SC Wiedenbrück 2000: Brei ist Gessat-Nachfolger

Renker: "Der Name waberte schon immer im Hintergrund"

15. Oktober 2007, 18:21 Uhr

Der SC Wiedenbrück 2000 hat nach der Trennung von Jürgen Gessat schnell reagiert, neuer Trainer ist Dieter Brei. Nur kurz wurde verhandelt, dann unterschrieb der 57-Jährige einen Vertrag bis Saisonende. "Auf einmal ging es ganz schnell", betont der 1. Vorsitzende Dr. Michael Reinker. Sein Zusatz: "Dieter Brei ist kein Unbekannter in der Region, sein Name waberte schon immer im Hintergrund vor sich hin."

Zunächst als Berater, nun also als Linien-Chef. Worauf der Ex-Profi besonderen Wert liegt: "Ich habe mich nie um einen Job beworben, das ist einfach nicht meine Art." Das wäre angesichts des katastrophalen Saison-Starts allerdings auch gar nicht nötig gewesen, wie Reinker versichert: "Wir waren nie wirklich schwächer als unsere Gegner. Aber es bringt nichts, wenn man nur Lob vom Gegner und keine Punkte bekommt. Die Tabelle lügt nicht."

Tatsächlich beträgt der Rückstand auf Rang elf bereits neun Zähler. "Bis zur Winterpause wollen wir auf Schlagdistanz sein", formuliert der Funktionär. Ein Ziel, das Brei nach seinen Eindrücken aus den Partien gegen Gütersloh und Schermbeck durchaus als realistisch einstuft: "Die Mannschaft hat die Qualität in der Liga mitzuhalten.

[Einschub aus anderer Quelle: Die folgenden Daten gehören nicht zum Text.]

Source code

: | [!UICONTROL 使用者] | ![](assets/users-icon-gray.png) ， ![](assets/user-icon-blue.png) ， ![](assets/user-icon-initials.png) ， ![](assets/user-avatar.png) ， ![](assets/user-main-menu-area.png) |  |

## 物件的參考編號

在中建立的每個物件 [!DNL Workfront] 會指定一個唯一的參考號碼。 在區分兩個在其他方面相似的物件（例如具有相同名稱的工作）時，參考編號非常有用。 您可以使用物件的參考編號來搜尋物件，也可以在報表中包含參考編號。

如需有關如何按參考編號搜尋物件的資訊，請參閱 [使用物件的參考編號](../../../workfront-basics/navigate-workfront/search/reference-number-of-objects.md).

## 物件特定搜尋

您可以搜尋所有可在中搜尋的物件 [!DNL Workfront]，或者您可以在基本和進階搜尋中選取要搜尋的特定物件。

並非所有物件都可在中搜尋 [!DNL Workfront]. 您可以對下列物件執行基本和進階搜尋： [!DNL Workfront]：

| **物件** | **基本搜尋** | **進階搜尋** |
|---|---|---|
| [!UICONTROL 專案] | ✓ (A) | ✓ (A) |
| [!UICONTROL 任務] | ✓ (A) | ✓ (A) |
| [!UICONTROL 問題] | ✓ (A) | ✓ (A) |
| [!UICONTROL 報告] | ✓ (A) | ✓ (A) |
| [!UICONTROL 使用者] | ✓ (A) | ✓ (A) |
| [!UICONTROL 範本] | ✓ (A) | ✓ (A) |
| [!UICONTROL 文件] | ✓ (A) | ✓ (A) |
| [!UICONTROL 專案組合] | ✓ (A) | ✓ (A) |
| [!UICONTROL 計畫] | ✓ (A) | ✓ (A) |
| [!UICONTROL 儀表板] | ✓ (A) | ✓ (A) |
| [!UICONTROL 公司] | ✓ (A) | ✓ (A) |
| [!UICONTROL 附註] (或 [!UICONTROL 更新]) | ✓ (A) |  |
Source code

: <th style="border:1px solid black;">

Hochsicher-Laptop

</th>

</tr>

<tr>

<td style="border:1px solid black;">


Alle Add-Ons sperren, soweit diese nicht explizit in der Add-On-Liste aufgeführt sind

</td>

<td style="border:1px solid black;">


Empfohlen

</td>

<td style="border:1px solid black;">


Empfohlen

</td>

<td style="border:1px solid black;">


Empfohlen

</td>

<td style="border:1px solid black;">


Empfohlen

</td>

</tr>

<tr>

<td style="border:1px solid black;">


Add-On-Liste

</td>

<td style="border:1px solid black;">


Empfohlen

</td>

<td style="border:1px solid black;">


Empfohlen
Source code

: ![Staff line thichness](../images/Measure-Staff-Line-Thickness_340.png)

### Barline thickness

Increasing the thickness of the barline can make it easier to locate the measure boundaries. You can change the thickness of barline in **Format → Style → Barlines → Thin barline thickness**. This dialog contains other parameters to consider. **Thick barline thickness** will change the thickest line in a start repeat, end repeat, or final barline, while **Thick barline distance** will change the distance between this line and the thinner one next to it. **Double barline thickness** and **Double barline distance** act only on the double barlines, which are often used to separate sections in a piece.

Die Probleme liegen offensichtlich im psychischen Bereich." Dort wird der Ex-Düsseldorfer den Hebel ansetzen, der die letzten vier Jahre als Manager des Golfclubs Gütersloh fungierte. "Ich habe nie gesagt, dass ich nicht zurück in den Fußball möchte. Und der Verein liegt ja fast vor meiner Haustür", lächelt der zweimalige DFB-Pokalsieger.

Auch im neuen Club wird er auf zwei alte Bekannte aus Essener und Verler Zeiten treffen: Christian Zodrow und Frank Scharpenberg. Den Letztgenannten beförderte er einst beim SCV aus der Reserve in die erste Mannschaft, nun nahm er ihm das Amt des Co-Trainers ab. "Ich sehe ihn in erster Linie als Spieler, da muss er nicht noch nebenbei Aufgaben übernehmen. So eine Doppel-Rolle ist ohnehin eine unglückliche Konstellation. Ich hatte das Gefühl, dass Frank nach der Entscheidung auch ein bisschen erleichtert war", argumentiert Brei.

Der SCW 2000 würde ihm einen Assistenten zur Verfügung stellen, ebenso wie neue Spieler. Doch der gebürtige Verler will nichts überstürzen. "Die Pause ist eine glückliche Fügung, so kann ich der Mannschaft zumindest ein bisschen meinen Stempel aufdrücken. Ob das reicht, um direkt Dominanz auszuüben, müssen wir abwarten. Aber wie wir die Punkte holen, ist zunächst auch nicht so wichtig. Hauptsache, sie kommen", formuliert Brei: "Wir müssen einfach den Anschluss halten."